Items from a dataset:
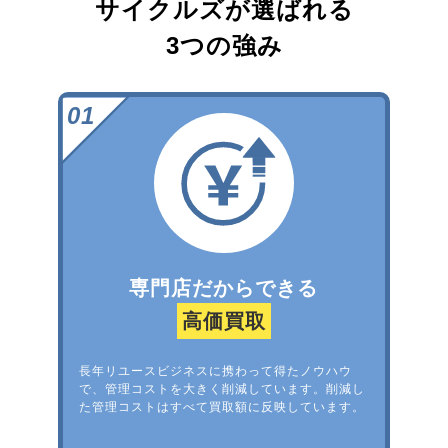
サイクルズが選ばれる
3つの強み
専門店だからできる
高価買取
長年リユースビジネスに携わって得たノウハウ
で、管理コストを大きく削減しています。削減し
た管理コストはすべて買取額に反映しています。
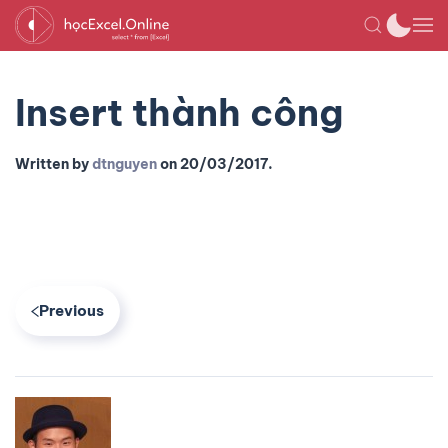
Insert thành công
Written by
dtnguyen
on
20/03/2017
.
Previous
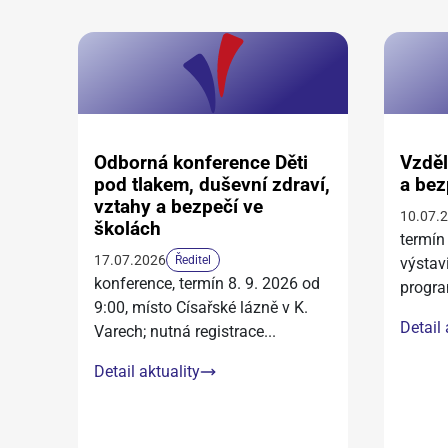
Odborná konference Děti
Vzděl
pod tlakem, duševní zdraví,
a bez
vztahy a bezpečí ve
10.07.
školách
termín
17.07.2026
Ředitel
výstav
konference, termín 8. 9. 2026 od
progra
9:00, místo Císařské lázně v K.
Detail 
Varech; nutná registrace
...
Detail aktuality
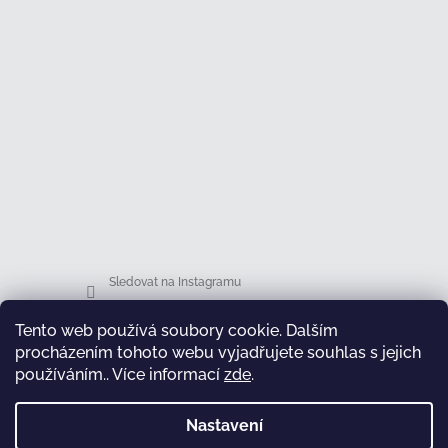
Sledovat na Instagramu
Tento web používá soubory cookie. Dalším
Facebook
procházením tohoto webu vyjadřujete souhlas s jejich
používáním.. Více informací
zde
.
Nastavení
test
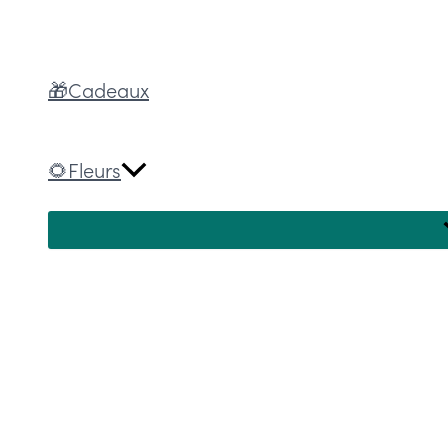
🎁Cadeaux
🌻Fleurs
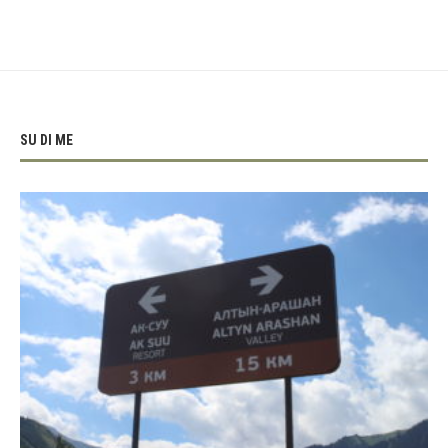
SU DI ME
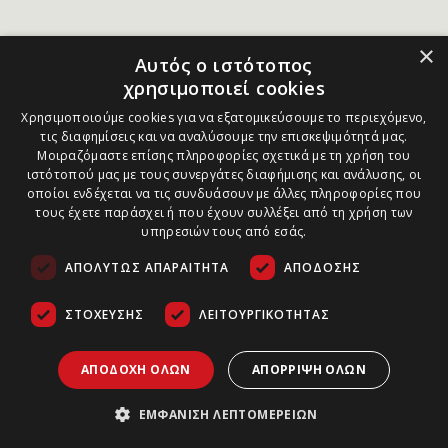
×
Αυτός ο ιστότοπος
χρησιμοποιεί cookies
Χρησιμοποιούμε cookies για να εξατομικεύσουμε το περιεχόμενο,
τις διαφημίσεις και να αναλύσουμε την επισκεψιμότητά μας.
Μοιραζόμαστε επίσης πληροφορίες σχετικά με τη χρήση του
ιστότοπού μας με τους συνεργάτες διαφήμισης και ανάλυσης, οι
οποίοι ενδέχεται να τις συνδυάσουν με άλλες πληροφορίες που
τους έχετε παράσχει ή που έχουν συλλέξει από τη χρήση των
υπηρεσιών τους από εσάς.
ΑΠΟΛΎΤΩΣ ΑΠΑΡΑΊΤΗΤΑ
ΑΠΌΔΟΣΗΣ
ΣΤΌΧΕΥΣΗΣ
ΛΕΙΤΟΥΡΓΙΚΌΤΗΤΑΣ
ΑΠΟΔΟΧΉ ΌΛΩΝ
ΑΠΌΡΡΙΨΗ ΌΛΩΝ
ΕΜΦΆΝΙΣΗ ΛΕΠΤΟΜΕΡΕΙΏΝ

• _ACTIVITY_: Reproduce each line of the records exactly, omitting any picture.

• _SOLVED PROBLEM_:
サイクルズが選ばれる
3つの強み
専門店だからできる
高価買取
長年リユースビジネスに携わって得たノウハウ
で、管理コストを大きく削減しています。削減し
た管理コストはすべて買取額に反映しています。
Insert thành công
Written by
dtnguyen
on
20/03/2017
.
Previous
Odborná konference Děti
Vzděl
pod tlakem, duševní zdraví,
a bez
vztahy a bezpečí ve
10.07.
školách
termín
17.07.2026
Ředitel
výstav
konference, termín 8. 9. 2026 od
progra
9:00, místo Císařské lázně v K.
Detail 
Varech; nutná registrace
...
Detail aktuality
Sledovat na Instagramu
Tento web používá soubory cookie. Dalším
Facebook
procházením tohoto webu vyjadřujete souhlas s jejich
používáním.. Více informací
zde
.
Nastavení
test
🎁Cadeaux
🌻Fleurs
SU DI ME
×
Αυτός ο ιστότοπος
χρησιμοποιεί cookies
Χρησιμοποιούμε cookies για να εξατομικεύσουμε το περιεχόμενο,
τις διαφημίσεις και να αναλύσουμε την επισκεψιμότητά μας.
Μοιραζόμαστε επίσης πληροφορίες σχετικά με τη χρήση του
ιστότοπού μας με τους συνεργάτες διαφήμισης και ανάλυσης, οι
οποίοι ενδέχεται να τις συνδυάσουν με άλλες πληροφορίες που
τους έχετε παράσχει ή που έχουν συλλέξει από τη χρήση των
υπηρεσιών τους από εσάς.
ΑΠΟΛΎΤΩΣ ΑΠΑΡΑΊΤΗΤΑ
ΑΠΌΔΟΣΗΣ
ΣΤΌΧΕΥΣΗΣ
ΛΕΙΤΟΥΡΓΙΚΌΤΗΤΑΣ
ΑΠΟΔΟΧΉ ΌΛΩΝ
ΑΠΌΡΡΙΨΗ ΌΛΩΝ
ΕΜΦΆΝΙΣΗ ΛΕΠΤΟΜΕΡΕΙΏΝ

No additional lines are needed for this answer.